Start Data lines

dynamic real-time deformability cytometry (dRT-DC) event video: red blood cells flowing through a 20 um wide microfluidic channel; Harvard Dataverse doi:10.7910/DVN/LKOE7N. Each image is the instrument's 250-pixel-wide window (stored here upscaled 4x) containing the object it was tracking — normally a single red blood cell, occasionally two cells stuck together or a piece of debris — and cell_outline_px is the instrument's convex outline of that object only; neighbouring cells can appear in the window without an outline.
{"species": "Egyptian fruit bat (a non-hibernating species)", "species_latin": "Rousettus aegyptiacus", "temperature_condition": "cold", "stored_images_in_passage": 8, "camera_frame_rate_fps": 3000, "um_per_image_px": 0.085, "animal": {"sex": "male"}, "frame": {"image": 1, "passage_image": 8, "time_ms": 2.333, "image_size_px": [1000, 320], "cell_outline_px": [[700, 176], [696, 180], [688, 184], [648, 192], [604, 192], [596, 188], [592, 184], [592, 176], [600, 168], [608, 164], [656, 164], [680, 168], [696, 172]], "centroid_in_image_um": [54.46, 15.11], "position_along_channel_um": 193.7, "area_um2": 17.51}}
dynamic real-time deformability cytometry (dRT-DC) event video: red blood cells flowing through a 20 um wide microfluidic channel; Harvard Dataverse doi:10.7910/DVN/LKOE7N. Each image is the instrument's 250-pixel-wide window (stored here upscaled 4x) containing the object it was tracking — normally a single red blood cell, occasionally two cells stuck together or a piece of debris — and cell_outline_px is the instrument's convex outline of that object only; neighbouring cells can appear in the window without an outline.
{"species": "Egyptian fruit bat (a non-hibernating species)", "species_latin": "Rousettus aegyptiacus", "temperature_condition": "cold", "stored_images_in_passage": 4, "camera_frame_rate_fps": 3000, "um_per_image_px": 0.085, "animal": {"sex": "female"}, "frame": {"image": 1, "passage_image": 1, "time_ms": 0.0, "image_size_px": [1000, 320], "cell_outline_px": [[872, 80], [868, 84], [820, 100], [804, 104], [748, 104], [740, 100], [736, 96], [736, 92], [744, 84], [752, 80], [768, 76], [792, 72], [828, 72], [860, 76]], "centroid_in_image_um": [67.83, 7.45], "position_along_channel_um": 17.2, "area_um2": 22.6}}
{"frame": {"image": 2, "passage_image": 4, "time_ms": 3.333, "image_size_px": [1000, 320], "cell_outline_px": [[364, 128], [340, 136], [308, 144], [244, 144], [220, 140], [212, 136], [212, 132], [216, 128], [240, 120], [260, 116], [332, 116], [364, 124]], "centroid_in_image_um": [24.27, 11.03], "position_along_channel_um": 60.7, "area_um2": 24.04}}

End Data lines

■ The exercise ■
Output the listing above without altering a single character.

■ Result for this task ■
dynamic real-time deformability cytometry (dRT-DC) event video: red blood cells flowing through a 20 um wide microfluidic channel; Harvard Dataverse doi:10.7910/DVN/LKOE7N. Each image is the instrument's 250-pixel-wide window (stored here upscaled 4x) containing the object it was tracking — normally a single red blood cell, occasionally two cells stuck together or a piece of debris — and cell_outline_px is the instrument's convex outline of that object only; neighbouring cells can appear in the window without an outline.
{"species": "Egyptian fruit bat (a non-hibernating species)", "species_latin": "Rousettus aegyptiacus", "temperature_condition": "cold", "stored_images_in_passage": 8, "camera_frame_rate_fps": 3000, "um_per_image_px": 0.085, "animal": {"sex": "male"}, "frame": {"image": 1, "passage_image": 8, "time_ms": 2.333, "image_size_px": [1000, 320], "cell_outline_px": [[700, 176], [696, 180], [688, 184], [648, 192], [604, 192], [596, 188], [592, 184], [592, 176], [600, 168], [608, 164], [656, 164], [680, 168], [696, 172]], "centroid_in_image_um": [54.46, 15.11], "position_along_channel_um": 193.7, "area_um2": 17.51}}
dynamic real-time deformability cytometry (dRT-DC) event video: red blood cells flowing through a 20 um wide microfluidic channel; Harvard Dataverse doi:10.7910/DVN/LKOE7N. Each image is the instrument's 250-pixel-wide window (stored here upscaled 4x) containing the object it was tracking — normally a single red blood cell, occasionally two cells stuck together or a piece of debris — and cell_outline_px is the instrument's convex outline of that object only; neighbouring cells can appear in the window without an outline.
{"species": "Egyptian fruit bat (a non-hibernating species)", "species_latin": "Rousettus aegyptiacus", "temperature_condition": "cold", "stored_images_in_passage": 4, "camera_frame_rate_fps": 3000, "um_per_image_px": 0.085, "animal": {"sex": "female"}, "frame": {"image": 1, "passage_image": 1, "time_ms": 0.0, "image_size_px": [1000, 320], "cell_outline_px": [[872, 80], [868, 84], [820, 100], [804, 104], [748, 104], [740, 100], [736, 96], [736, 92], [744, 84], [752, 80], [768, 76], [792, 72], [828, 72], [860, 76]], "centroid_in_image_um": [67.83, 7.45], "position_along_channel_um": 17.2, "area_um2": 22.6}}
{"frame": {"image": 2, "passage_image": 4, "time_ms": 3.333, "image_size_px": [1000, 320], "cell_outline_px": [[364, 128], [340, 136], [308, 144], [244, 144], [220, 140], [212, 136], [212, 132], [216, 128], [240, 120], [260, 116], [332, 116], [364, 124]], "centroid_in_image_um": [24.27, 11.03], "position_along_channel_um": 60.7, "area_um2": 24.04}}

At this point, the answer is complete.